Having trouble extending a class from a Rails plugin

I have class in a plugin that I want to crack open and add some functionality to for a particular application. So, I created a file by the same name as the class in my app/models folder and added some methods to the class, but, I can't seem to get Rails (2.2.2) to pick-up the extended definition.

I did find while trying to debug the problem that if I paste the extended definition into, say, environment.rb it works fine. Also, if I require_dependency "#{RAILS_ROOT}/app/models/my_class.rb" in the plugin's version of the class it also works fine (obviously not desirable).

All of this leads me to believe that my problem has something to do with the class loader, but, I can't figure it out. I've laid out an example below that illustrates my problem. Any help would be much appreciated.

Thanks, Jason

# vendor/plugins/my_plugin/init.rb require 'my_plugin'

# vendor/plugins/my_plugin/lib/my_plugin.rb module Jason   class MyClass     def a_method       # ...     end   end end

# app/models/my_class.rb module Jason   class MyClass     def another_method       # ...     end   end end

$ script/console

Jason::MyClass.new.another_method

NoMethodError: undefined method `another_method' for #<Jason::MyClass:0x408b444>

Unfortunately it will never work the way you want it to.

Place this code into an initializer file (under the initializers folder) or place it under the "lib" folder and do an explicit require.

Also, if all you want to do is to add a method to a class defined elsewhere, do it like this:

Jason::MyClass.class_eval do   def another_method     # do whatever you want to do here.   end end

Thanks for the reply, Maurício. Out of curiosity, what is the reason that this does not work the way that I thought it would. I am planning to delve into the Rails class loader code tonight, but, if you can shed any light on this I'd much appreciated it.

Place this code into an initializer file (under the initializers folder) or place it under the "lib" folder and do an explicit require.

I've actually had similar problems trying to use initializers with plugins in the past. Specifically, I've tried to use an initializer to define application specific values for constants used by my plugin. For example:

# config/initializers/my_class.rb class Jason::MyClass   MY_CONSTANT = "the application's value for this constant" end

Rails, in this case, appears to load the class definition from the initializer and stops there, i.e., it never loads the rest of the class definition from the plugin.
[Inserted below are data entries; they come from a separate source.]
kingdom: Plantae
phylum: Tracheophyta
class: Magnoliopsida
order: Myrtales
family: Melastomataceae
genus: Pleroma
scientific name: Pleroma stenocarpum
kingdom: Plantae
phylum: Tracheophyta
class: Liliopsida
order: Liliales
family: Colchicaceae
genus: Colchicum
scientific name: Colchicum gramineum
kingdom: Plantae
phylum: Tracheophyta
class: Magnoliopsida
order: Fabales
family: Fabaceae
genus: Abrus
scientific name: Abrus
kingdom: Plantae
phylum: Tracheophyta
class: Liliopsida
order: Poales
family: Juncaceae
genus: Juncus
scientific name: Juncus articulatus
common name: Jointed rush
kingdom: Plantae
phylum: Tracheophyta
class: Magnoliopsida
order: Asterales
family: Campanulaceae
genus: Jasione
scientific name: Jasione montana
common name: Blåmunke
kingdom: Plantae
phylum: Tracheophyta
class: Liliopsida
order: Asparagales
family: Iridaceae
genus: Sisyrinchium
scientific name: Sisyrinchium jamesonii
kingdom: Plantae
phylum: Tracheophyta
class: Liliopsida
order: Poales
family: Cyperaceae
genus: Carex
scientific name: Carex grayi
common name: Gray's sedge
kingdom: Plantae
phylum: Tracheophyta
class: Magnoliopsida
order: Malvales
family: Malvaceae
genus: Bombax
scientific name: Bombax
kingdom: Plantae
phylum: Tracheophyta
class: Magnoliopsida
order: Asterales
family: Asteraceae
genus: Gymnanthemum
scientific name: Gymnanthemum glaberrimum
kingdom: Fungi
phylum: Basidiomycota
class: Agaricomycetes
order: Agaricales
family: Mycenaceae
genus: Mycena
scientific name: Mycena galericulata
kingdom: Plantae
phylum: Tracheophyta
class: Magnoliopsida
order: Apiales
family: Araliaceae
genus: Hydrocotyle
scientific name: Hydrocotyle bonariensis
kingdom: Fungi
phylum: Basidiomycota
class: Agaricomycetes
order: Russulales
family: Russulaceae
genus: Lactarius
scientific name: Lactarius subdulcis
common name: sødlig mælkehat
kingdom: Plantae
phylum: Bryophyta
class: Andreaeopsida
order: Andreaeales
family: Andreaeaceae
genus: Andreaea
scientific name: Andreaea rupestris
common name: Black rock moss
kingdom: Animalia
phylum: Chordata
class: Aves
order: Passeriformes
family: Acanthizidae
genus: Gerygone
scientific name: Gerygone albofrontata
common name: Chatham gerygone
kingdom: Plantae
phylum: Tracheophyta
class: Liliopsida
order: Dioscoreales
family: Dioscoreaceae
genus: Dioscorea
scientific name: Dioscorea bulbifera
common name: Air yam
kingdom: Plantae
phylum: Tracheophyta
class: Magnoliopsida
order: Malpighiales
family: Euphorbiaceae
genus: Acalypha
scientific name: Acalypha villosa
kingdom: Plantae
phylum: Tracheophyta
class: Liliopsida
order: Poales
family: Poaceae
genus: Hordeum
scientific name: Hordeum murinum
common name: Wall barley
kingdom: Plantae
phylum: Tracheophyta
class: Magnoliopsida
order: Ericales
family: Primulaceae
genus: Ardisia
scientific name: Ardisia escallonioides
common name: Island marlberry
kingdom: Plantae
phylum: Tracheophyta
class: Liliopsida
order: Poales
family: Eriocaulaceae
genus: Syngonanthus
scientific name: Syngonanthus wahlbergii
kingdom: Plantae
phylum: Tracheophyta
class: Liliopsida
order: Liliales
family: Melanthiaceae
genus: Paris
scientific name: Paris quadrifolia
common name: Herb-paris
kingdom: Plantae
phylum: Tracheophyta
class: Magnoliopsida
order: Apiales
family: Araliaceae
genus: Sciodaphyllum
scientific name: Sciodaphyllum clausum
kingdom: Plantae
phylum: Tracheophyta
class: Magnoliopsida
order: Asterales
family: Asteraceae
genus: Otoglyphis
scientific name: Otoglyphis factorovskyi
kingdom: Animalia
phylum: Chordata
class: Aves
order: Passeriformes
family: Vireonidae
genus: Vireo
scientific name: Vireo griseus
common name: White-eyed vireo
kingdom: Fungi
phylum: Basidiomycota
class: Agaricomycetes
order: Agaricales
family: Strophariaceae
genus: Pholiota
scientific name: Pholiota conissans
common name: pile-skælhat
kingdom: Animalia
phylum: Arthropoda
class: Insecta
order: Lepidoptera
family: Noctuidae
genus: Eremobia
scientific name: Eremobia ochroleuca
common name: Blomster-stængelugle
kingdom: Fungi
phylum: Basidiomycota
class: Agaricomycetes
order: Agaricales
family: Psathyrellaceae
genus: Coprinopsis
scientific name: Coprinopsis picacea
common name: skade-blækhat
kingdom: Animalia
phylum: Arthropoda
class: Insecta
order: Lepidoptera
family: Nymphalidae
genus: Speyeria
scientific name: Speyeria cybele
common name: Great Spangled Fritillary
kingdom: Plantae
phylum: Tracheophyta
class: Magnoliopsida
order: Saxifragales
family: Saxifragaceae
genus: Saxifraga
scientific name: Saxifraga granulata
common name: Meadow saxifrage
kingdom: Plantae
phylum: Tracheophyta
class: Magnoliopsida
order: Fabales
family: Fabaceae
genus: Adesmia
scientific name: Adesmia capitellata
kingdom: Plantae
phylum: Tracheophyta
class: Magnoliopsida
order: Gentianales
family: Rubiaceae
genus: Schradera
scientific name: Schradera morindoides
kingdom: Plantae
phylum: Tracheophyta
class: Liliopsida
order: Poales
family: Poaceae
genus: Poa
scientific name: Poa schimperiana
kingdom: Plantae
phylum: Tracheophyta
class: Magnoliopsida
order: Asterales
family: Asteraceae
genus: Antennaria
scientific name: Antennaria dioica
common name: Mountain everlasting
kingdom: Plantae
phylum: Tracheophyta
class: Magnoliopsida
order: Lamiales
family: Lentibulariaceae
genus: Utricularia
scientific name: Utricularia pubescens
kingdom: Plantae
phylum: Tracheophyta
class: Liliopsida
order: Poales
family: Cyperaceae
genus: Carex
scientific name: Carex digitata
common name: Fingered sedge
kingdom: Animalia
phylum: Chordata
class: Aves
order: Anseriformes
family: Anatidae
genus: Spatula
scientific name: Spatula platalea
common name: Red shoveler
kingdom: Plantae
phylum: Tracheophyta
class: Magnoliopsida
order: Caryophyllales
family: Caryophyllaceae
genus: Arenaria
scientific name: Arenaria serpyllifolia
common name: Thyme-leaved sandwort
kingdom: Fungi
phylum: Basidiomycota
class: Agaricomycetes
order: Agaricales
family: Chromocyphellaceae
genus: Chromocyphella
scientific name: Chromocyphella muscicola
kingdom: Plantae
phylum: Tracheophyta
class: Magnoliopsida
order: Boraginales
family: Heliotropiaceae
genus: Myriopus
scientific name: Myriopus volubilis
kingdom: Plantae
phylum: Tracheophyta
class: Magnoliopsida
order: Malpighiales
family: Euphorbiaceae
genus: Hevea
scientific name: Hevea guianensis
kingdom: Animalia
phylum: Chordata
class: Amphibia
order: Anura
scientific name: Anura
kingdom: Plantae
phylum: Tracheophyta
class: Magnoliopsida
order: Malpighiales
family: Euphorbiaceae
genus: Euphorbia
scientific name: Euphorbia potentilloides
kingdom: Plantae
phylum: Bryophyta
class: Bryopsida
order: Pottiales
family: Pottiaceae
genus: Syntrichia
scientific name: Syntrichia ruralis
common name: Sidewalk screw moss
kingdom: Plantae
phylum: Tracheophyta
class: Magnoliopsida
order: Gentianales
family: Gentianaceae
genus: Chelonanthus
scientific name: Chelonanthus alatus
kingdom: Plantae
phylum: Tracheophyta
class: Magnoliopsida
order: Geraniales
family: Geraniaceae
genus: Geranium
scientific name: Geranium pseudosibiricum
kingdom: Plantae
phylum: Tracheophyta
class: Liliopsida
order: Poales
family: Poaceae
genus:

So, calling a method defined in the plugin's version of the class like a_method, would also result in the NoMethodError...

$ script/console

Jason::MyClass.new.a_method

NoMethodError: undefined method `a_method' for #<Jason::MyClass:0x408b444>

Jason::MyClass.class_eval do   def another_method     # do whatever you want to do here.   end end

I actually tried this approach. I placed this exact code in my app/models/my_class.rb version of the class and it results in the same NoMethodError. However, if I place it in environment.rb it works like a charm! :-/

It seems to me that once the class has been defined either by the plugin or by an initializer (it appears the initializer is loaded, then the plugin, then the model), Rails will not allow any modifications to it. Any additional thoughts?

Jason

You just figured out the problem by yourself :slight_smile:

If the class is already loaded, Rails will not try to load it again, no matter what you do, that's why I showed you the class_eval approach. Using class_eval (instead of directly "defining" a class) will make Rails try to load the class from somewhere else (that would be your plugin) and you woudn't have any method missing or class not being loaded issues.

Once again, place that code into an initializer and you're done, but placing it under app/models won't work.

Maurício Linhares wrote:

Thanks again for the reply Maurício.

You just figured out the problem by yourself :slight_smile:

I'm curious as to why it works if I paste the extended class definition into environment.rb. I also found that if I include the following at the end of my environment.rb it works as I thought it might. Do you know why this is an exception to the rule?

# config/environment.rb require 'jason/my_class'

If the class is already loaded, Rails will not try to load it again, no matter what you do, that's why I showed you the class_eval approach. Using class_eval (instead of directly "defining" a class) will make Rails try to load the class from somewhere else (that would be your plugin) and you woudn't have any method missing or class not being loaded issues.

I did try the class_eval approach, however, based on your comment, I was putting the code in the wrong spot. I had placed the code into the app/models/my_class.rb. I guess it needs to go into an initializer. Do you know why that is?